Now we consider the stochastic 2D Navier–Stokes equation. Let \(\Lambda \) be a bounded domain in \(\mathbb {R}^2\) with smooth boundary, denote

$$\begin{aligned} V_1=\{v\in H^{1,2}_0(\Lambda ;\mathbb {R}^2): \nabla \cdot v=0~a.s. \text {in}~\Lambda \},\quad \Vert v\Vert ^2_{V_1}:=\int _{\Lambda } |\nabla v(\xi )|^2d\xi , \end{aligned}$$

and let \(H_1\) be the closure of \(V_1\) in \(L^2(\Lambda ;\mathbb {R}^2)\). We choose the Gelfand triple for the slow equation

$$\begin{aligned} V_1\subseteq H_1\subseteq V_1^{*} \end{aligned}$$

and the Gelfand triple for the fast equation

$$\begin{aligned} V_2:=H^{1,2}_0(\Lambda )\subseteq H_2:=L^2(\Lambda )\subseteq V_2^{*}:=(H^{1,2}_0(\Lambda ))^{*} \end{aligned}$$

and let \(A: V_1\rightarrow V^{*}_1\) be

$$\begin{aligned} A(u):=P_H\Delta u-P_H[(u\cdot \nabla )u],\quad u\in V_1, \end{aligned}$$

where \(P_H\) is the Helmholtz–Leray projection and \(u\cdot \nabla =\sum ^2_{i=1}u^i\partial _i\) with \(u=(u^1,u^2)\).

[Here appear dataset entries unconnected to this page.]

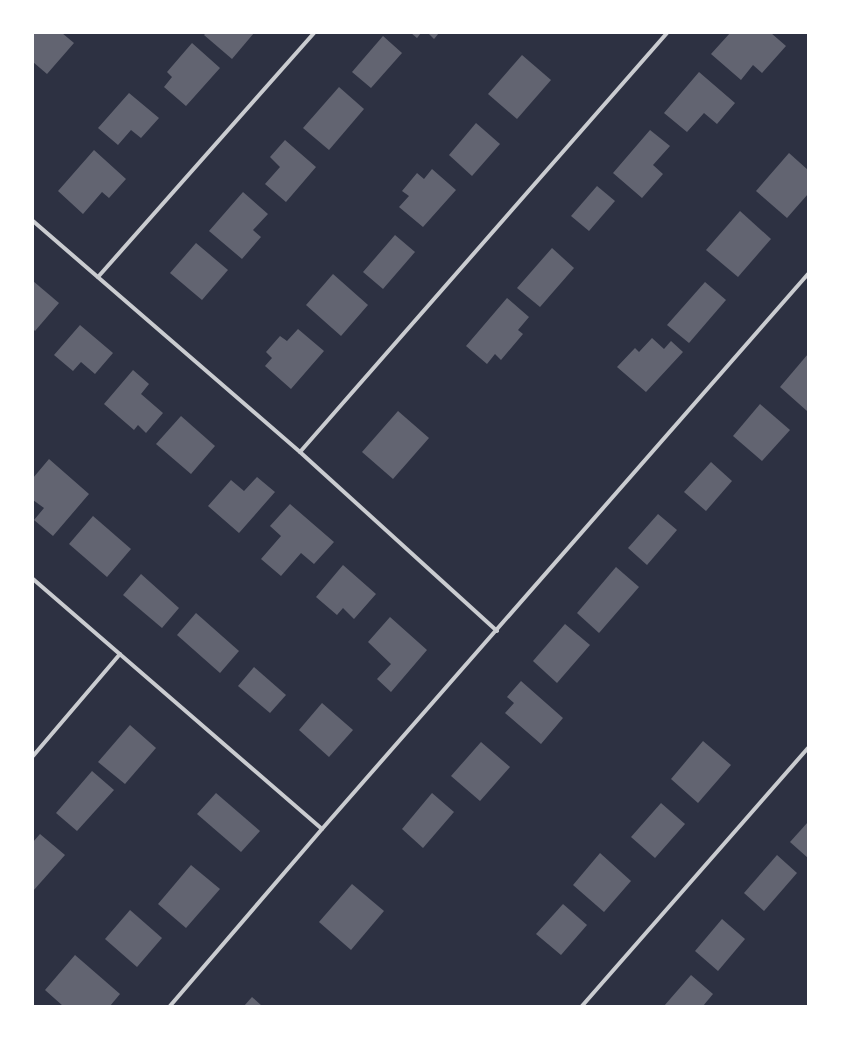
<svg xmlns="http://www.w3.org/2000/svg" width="841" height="1039" viewBox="0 0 841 1039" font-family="Arial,sans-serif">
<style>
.building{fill:#626471}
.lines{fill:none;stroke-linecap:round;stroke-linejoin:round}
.minor{stroke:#caccd0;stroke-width:4}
</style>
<rect width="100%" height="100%" fill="#2d3142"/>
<g class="building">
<polygon points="33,33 62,33 74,43 47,74 33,62"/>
<polygon points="206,33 254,33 232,59 204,35"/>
<polygon points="411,33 421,33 417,38"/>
<polygon points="428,33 439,33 434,39"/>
<polygon points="730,33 771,33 786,46 762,73 753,65 741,80 711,54"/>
<polygon points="383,36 402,53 371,88 352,72"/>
<polygon points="192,43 220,68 186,106 164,87 172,77 167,72"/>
<polygon points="522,55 551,80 517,119 488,94"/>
<polygon points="699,72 735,103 717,124 704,113 687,132 664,113"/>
<polygon points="339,87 364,109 329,150 303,128"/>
<polygon points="129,93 159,118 141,138 131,130 118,145 98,128"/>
<polygon points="476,123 500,144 472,176 449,155"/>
<polygon points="650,130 670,146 653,165 663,174 642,198 613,173"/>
<polygon points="285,140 316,167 286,202 265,184 280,167 270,157"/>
<polygon points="94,150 126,179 109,198 102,192 83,214 58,191"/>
<polygon points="789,153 808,170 808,194 787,218 756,191"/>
<polygon points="432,169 456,190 423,227 399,207 409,196 402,191 417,173 424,179"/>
<polygon points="597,186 615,201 589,231 571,216"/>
<polygon points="243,192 268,214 253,230 261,237 242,259 209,231"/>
<polygon points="740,211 771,239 738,277 706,250"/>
<polygon points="395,235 415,252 383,289 363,272"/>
<polygon points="196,243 228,270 202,300 170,273"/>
<polygon points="552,248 574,268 540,307 517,288"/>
<polygon points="333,274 368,305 341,336 306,305"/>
<polygon points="33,281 59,303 35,331 33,329"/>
<polygon points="705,282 726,300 689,343 667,325"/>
<polygon points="507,298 529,317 518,330 523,334 501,360 495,354 487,364 466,346"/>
<polygon points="80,325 113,353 95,374 81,362 73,371 54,355"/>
<polygon points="298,329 324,351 291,389 265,366 272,358 266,352 280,336 287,341"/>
<polygon points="652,338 664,349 671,341 683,352 646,392 617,367 635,348 639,352"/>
<polygon points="808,354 808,410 807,411 780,387"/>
<polygon points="133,370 149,384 141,394 163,413 146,433 138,425 134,430 104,404"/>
<polygon points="760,404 790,430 762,461 733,436"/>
<polygon points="398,411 429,438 393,479 362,452"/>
<polygon points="181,416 215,446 191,474 156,444"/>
<polygon points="49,459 89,494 53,536 34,520 44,508 33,500 33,478"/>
<polygon points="711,462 732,481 706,511 684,492"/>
<polygon points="257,477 275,492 239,533 208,506 231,480 244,491"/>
<polygon points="290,504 334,542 314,564 301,553 281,576 261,559 281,536 270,526"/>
<polygon points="658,514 677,530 647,565 628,548"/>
<polygon points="93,516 131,549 107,577 69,544"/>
<polygon points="343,565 376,594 354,619 343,608 337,615 316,597"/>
<polygon points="616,567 639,587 599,633 577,613"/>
<polygon points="141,574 179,608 162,628 123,595"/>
<polygon points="196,613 239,651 220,673 177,635"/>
<polygon points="390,617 427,650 391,692 377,679 391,664 368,642"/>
<polygon points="565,624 590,645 557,683 533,661"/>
<polygon points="254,667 286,695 270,713 238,686"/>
<polygon points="521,681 563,718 541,744 505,713 514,703 507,697"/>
<polygon points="322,703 353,730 329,757 299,730"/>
<polygon points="130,725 156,748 125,784 98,762"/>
<polygon points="703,741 731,765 698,803 671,779"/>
<polygon points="481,742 510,767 480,801 451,776"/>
<polygon points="92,771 114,790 77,831 56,813"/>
<polygon points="216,793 260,831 241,852 197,814"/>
<polygon points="432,793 454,812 423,848 402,829"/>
<polygon points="661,803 685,824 655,858 631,837"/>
<polygon points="808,822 808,858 790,842"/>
<polygon points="40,834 65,855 33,891 33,842"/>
<polygon points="600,853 631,881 604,912 573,885"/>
<polygon points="777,855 797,873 764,911 744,893"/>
<polygon points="191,865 220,889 186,928 158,904"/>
<polygon points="352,884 384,911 351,950 319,922"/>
<polygon points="563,904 587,925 561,955 536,934"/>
<polygon points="130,910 162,938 137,967 105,939"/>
<polygon points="722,919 745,939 718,971 695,951"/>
<polygon points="75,955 120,994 110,1006 63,1006 45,990"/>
<polygon points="691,975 713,994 703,1006 664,1006"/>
<polygon points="252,997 262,1006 244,1006"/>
</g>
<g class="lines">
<g class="minor">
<polyline points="33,221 300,452 497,631"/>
<polyline points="98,277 314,33"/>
<polyline points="300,452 667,33"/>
<polyline points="33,579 322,829"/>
<polyline points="33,756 120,654"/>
<polyline points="170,1006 322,829 808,274"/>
<polyline points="582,1006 808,748"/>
</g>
</g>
<rect width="841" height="1039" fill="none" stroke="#ffffff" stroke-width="68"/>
</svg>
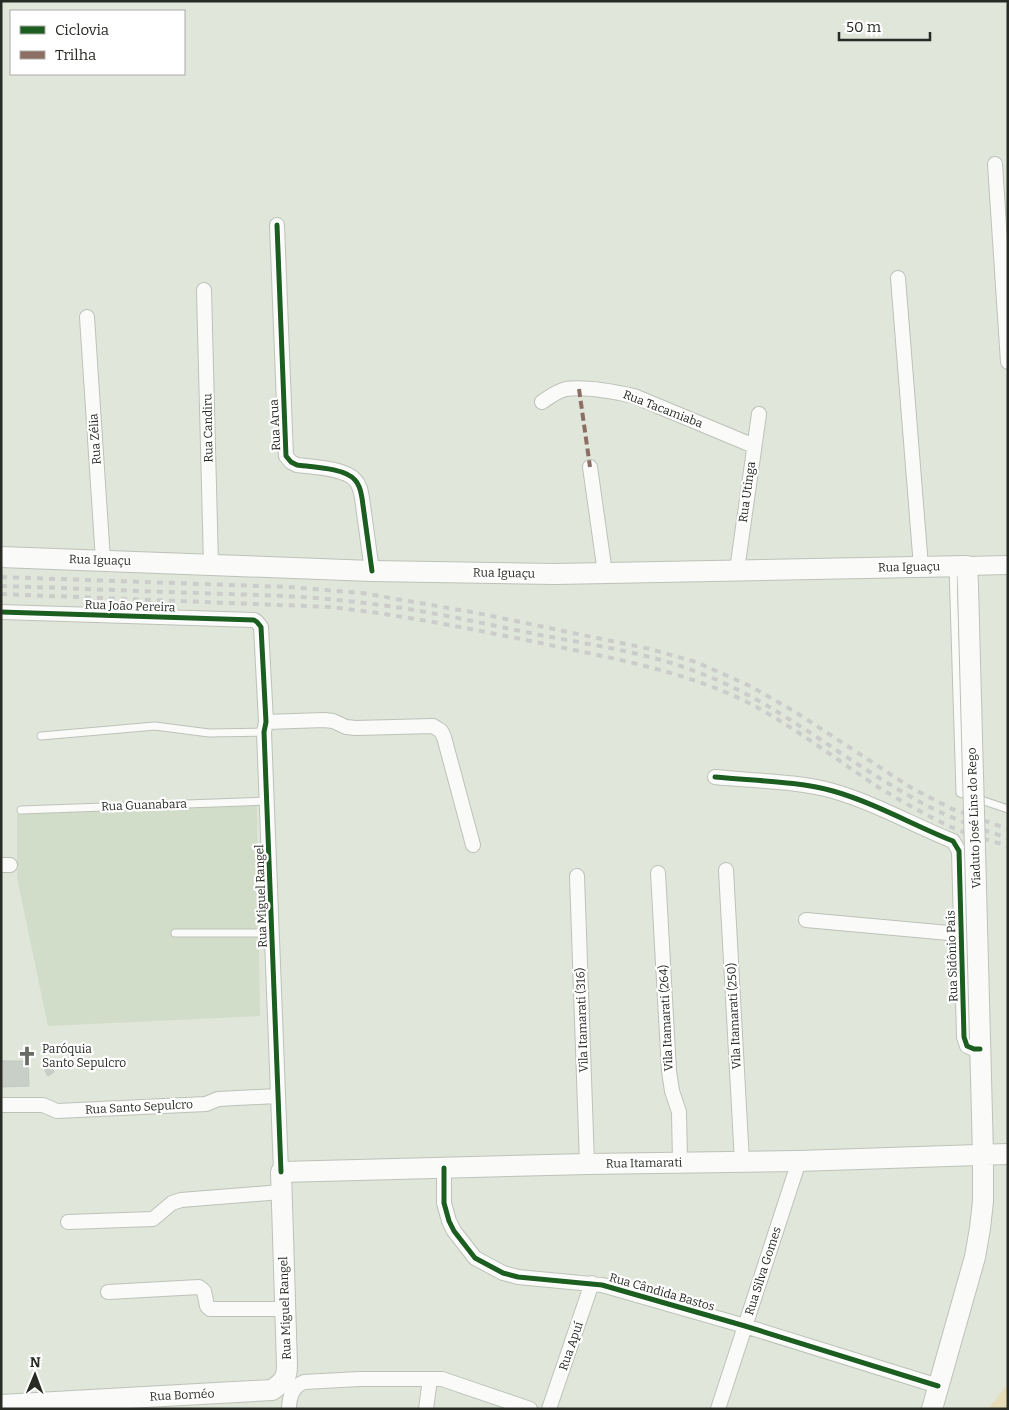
<svg xmlns="http://www.w3.org/2000/svg" width="1009" height="1410" font-family="Bitter,serif">
<style>
.built{fill:#d2ddc9}
.green{fill:#e7ddb8}
.building{fill:#c8cfc6;stroke:#c3c9c1}
.lines{fill:none;stroke-linecap:round;stroke-linejoin:round}
.service-casing{stroke:#bdc2b9;stroke-width:9}
.minor-casing{stroke:#bdc2b9;stroke-width:16}
.tertiary-casing{stroke:#bdc2b9;stroke-width:20}
.secondary-casing{stroke:#bdc2b9;stroke-width:22}
.service{stroke:#fafbf9;stroke-width:7}
.minor{stroke:#fafbf9;stroke-width:14}
.tertiary{stroke:#fafbf9;stroke-width:18}
.secondary{stroke:#fafbf9;stroke-width:20}
.rail{stroke:#cccdcb;stroke-width:4;stroke-dasharray:6 6;stroke-linecap:butt}
.secondary-bridge-casing{stroke:#bdc2b9;stroke-width:22;stroke-linecap:butt}
.secondary-bridge{stroke:#fafbf9;stroke-width:20}
.quiet{stroke:#8d6e63;stroke-width:4;stroke-dasharray:8 4;stroke-linecap:butt}
.cycleway-casing{stroke:#fff;stroke-width:8}
.cycleway{stroke:#1b5e20;stroke-width:5}
.labels{text-anchor:middle;stroke-width:4.5;stroke-linejoin:round;paint-order:stroke}
.street-label{font-size:12px;fill:#272b24;stroke:#fff}
.poi-label{font-size:12px;fill:#272b24;stroke:#fff;text-anchor:start}
</style>
<rect width="100%" height="100%" fill="#e0e6da"/>
<path class="built" d="M257,803L260,1016L48,1026L17,878V814Z"/>
<path class="green" d="M1008,1384V1409H988Z"/>
<path class="building" d="M1,1061H28L29,1086L1,1087Z
M49,1063L54,1072L48,1076L43,1067Z"/>
<g class="lines">
<defs>
<path id="service" d="M953,567L960,793L1008,809
M41,736L155,726L209,733L264,732
M21,810L268,801
M175,933H272"/>
<path id="minor" d="M995,164L1008,362
M277,225L286,456L291,462L297,465C312,467 345,468 355,480C360,485 361,492 362,498L372,571
M898,278L921,567
M204,290L211,565
M87,317L103,560
M542,402C549,397 557,391 566,389C585,386 616,392 634,396L754,446
M590,467L605,573
M737,570L759,414
M1,612L254,620L257,622L261,627L266,722L264,732L281,1172
M266,722L324,720L333,721L346,727L356,728L433,726L441,731L444,737L473,845
M715,777C753,781 798,781 833,791C875,803 913,825 953,841L959,851L964,1037L967,1046L974,1049H980
M1,865H10
M726,870L742,1162
M658,873L669,1071L672,1091L679,1112L680,1162
M577,876L587,1164
M806,920L960,934
M1,1105H43L57,1111L206,1104L218,1099L277,1096
M444,1168V1203L449,1221L454,1231L475,1258L503,1273L518,1277L602,1285L745,1326L938,1386
M68,1222L153,1219L172,1203L181,1200L281,1192
M108,1292L199,1287L204,1291L207,1306L210,1309H285
M289,1409C289,1397 293,1386 304,1382L359,1379H442L530,1409
M426,1409L430,1379
M549,1409L592,1283
M718,1409L799,1161"/>
<path id="tertiary" d="M967,566L1008,565"/>
<path id="secondary" d="M1,557L372,571L555,574L967,566L968,586
M1,1405L272,1390C282,1383 287,1379 287,1366L281,1172L587,1164L799,1161L1008,1154
M932,1409L975,1257L980,1228L983,1201V1155L980,1039"/>
</defs>
<use href="#service" class="service-casing"/>
<use href="#minor" class="minor-casing"/>
<use href="#tertiary" class="tertiary-casing"/>
<use href="#secondary" class="secondary-casing"/>
<use href="#service" class="service"/>
<use href="#minor" class="minor"/>
<use href="#tertiary" class="tertiary"/>
<use href="#secondary" class="secondary"/>
<path class="rail" d="M1,577L288,587L362,593L477,613L650,649L696,662L750,686L797,713L910,787L952,809L1008,829
M1,586C67,588 132,591 198,593C247,595 297,595 346,601C412,607 476,622 540,635C593,645 649,653 700,673C774,701 833,752 901,791C935,812 970,826 1008,838
M1,594L330,607C404,615 477,630 550,645C616,659 683,671 745,701C792,725 834,758 878,787C901,801 926,815 951,827C969,835 989,840 1008,846"/>
<defs>
<path id="secondary-bridge" d="M968,586L980,1039"/>
</defs>
<use href="#secondary-bridge" class="secondary-bridge-casing"/>
<use href="#secondary-bridge" class="secondary-bridge"/>
<path class="quiet" d="M579,389L590,467"/>
<defs>
<path id="cycleway" d="M277,225L286,456L291,462L297,465C312,467 345,468 355,480C360,485 361,492 362,498L372,571
M1,612L254,620L257,622L261,627L266,722L264,732L281,1172
M715,777C753,781 798,781 833,791C875,803 913,825 953,841L959,851L964,1037L967,1046L974,1049H980
M444,1168V1203L449,1221L454,1231L475,1258L503,1273L518,1277L602,1285L745,1326L938,1386"/>
</defs>
<use href="#cycleway" class="cycleway-casing"/>
<use href="#cycleway" class="cycleway"/>
</g>
<defs>
<symbol id="church-bare" viewBox="-9 -9 18 18"><path d="M-1.2-6h2.4v3.5h3.3v2.4h-3.3V6h-2.4V-.1h-3.3v-2.4h3.3Z" fill="#686c64" stroke="#fff" stroke-width="2.5" paint-order="stroke"/></symbol>
</defs>
<g fill-rule="evenodd">
<use href="#church-bare" x="13" y="1042" width="28" height="28"/>
</g>
<g class="labels">
<g class="street-label">
<text transform="translate(663 409) rotate(21)" y="4">Rua Tacamiaba</text>
<text transform="translate(275 425) rotate(-93)" y="4">Rua Arua</text>
<text transform="translate(208 428) rotate(-91)" y="4">Rua Candiru</text>
<text transform="translate(95 439) rotate(-94)" y="4">Rua Zélia</text>
<text transform="translate(747 492) rotate(-82)" y="4">Rua Utinga</text>
<text transform="translate(100 560) rotate(2)" y="4">Rua Iguaçu</text>
<text transform="translate(909 567) rotate(-1)" y="4">Rua Iguaçu</text>
<text transform="translate(504 573) rotate(1)" y="4">Rua Iguaçu</text>
<text transform="translate(130 606) rotate(2)" y="4">Rua João Pereira</text>
<text transform="translate(144 805) rotate(-2)" y="4">Rua Guanabara</text>
<text transform="translate(974 818) rotate(-92)" y="4">Viaduto José Lins do Rego</text>
<text transform="translate(261 896) rotate(-92)" y="4">Rua Miguel Rangel</text>
<text transform="translate(952 956) rotate(-92)" y="4">Rua Sidônio Pais</text>
<text transform="translate(734 1016) rotate(-93)" y="4">Vila Itamarati (250)</text>
<text transform="translate(666 1018) rotate(-93)" y="4">Vila Itamarati (264)</text>
<text transform="translate(582 1020) rotate(-92)" y="4">Vila Itamarati (316)</text>
<text transform="translate(139 1107) rotate(-3)" y="4">Rua Santo Sepulcro</text>
<text transform="translate(644 1163) rotate(-1)" y="4">Rua Itamarati</text>
<text transform="translate(763 1271) rotate(-72)" y="4">Rua Silva Gomes</text>
<text transform="translate(662 1292) rotate(16)" y="4">Rua Cândida Bastos</text>
<text transform="translate(285 1308) rotate(-92)" y="4">Rua Miguel Rangel</text>
<text transform="translate(571 1346) rotate(-71)" y="4">Rua Apuí</text>
<text transform="translate(182 1395) rotate(-3)" y="4">Rua Bornéo</text>
</g>
<g class="poi-label">
<text x="42" y="1053">Paróquia<tspan x="42" dy="14">Santo Sepulcro</tspan></text>
</g>
</g>
<rect width="1009" height="1410" fill="none" stroke="#272b24" stroke-width="5"/>
<rect x="10" y="10" width="175" height="65" fill="#ffffff" stroke="#a9aaa7"/>
<rect x="20" y="26" width="25" height="8" fill="#1b5e20" stroke="#a9aaa7"/>
<text x="55" y="35" font-size="15" fill="#272b24">Ciclovia</text>
<rect x="20" y="51" width="25" height="8" fill="#8d6e63" stroke="#a9aaa7"/>
<text x="55" y="60" font-size="15" fill="#272b24">Trilha</text>
<g transform="translate(35 1375) rotate(1)" stroke="#ffffff" stroke-width="4" paint-order="stroke">
<path d="M0-4L9 19L0 12L-9 19Z" fill="#272b24"/>
<text y="-8" font-size="14" font-weight="bold" text-anchor="middle" fill="#272b24">N</text>
</g>
<path d="M839 32v8h91v-8" fill="none" stroke="#272b24" stroke-width="2.5"/>
<text x="846" y="32" font-size="15" fill="#272b24" stroke="#ffffff" stroke-width="4" paint-order="stroke">50 m</text>
</svg>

Now, we consider the slow–fast stochastic 2D Navier–Stokes-heat equation

$$\begin{aligned} \left\{ \begin{array}{l} \displaystyle dX^{\varepsilon }_t=\left[ A(X^{\varepsilon }_t)+F(X^{\varepsilon }_t, Y^{\varepsilon }_t)\right] dt +G_1(X^{\varepsilon }_t)d W^{1}_{t},\\ \displaystyle dY^{\varepsilon }_t=\frac{1}{\varepsilon }\left[ \Delta Y^{\varepsilon }_t +B_2(X^{\varepsilon }_t,Y^{\varepsilon }_t)\right] dt +\frac{1}{\sqrt{\varepsilon }}G_2(X^{\varepsilon }_t, Y^{\varepsilon }_t)d W^{2}_{t},\\ X^{\varepsilon }_0=x\in H_1, Y^{\varepsilon }_0=y\in H_2,\end{array}\right. \end{aligned}$$
(4.10)

where the coefficients \(F, G_1, B_2\) and \(G_2\) satisfy conditions (4.2)–(4.7).

It is well known that the operator A satisfies the monotonicity and coercivity properties (see, e.g., [20, Example 5.1.10]). So it is easy to check that all the conditions A1A4 and B1B4 hold. Hence, by Theorem 2.4, we have

$$\begin{aligned} \lim _{{\varepsilon }\rightarrow 0}\mathbb {E} \left( \sup _{t\in [0,T]}\Vert X_{t}^{{\varepsilon }}-\bar{X}_{t}\Vert ^{2p}_{H_1} \right) =0,\quad \forall p\geqslant 1, \end{aligned}$$

where \(\bar{X}_t\) is the solution of the corresponding averaged equation.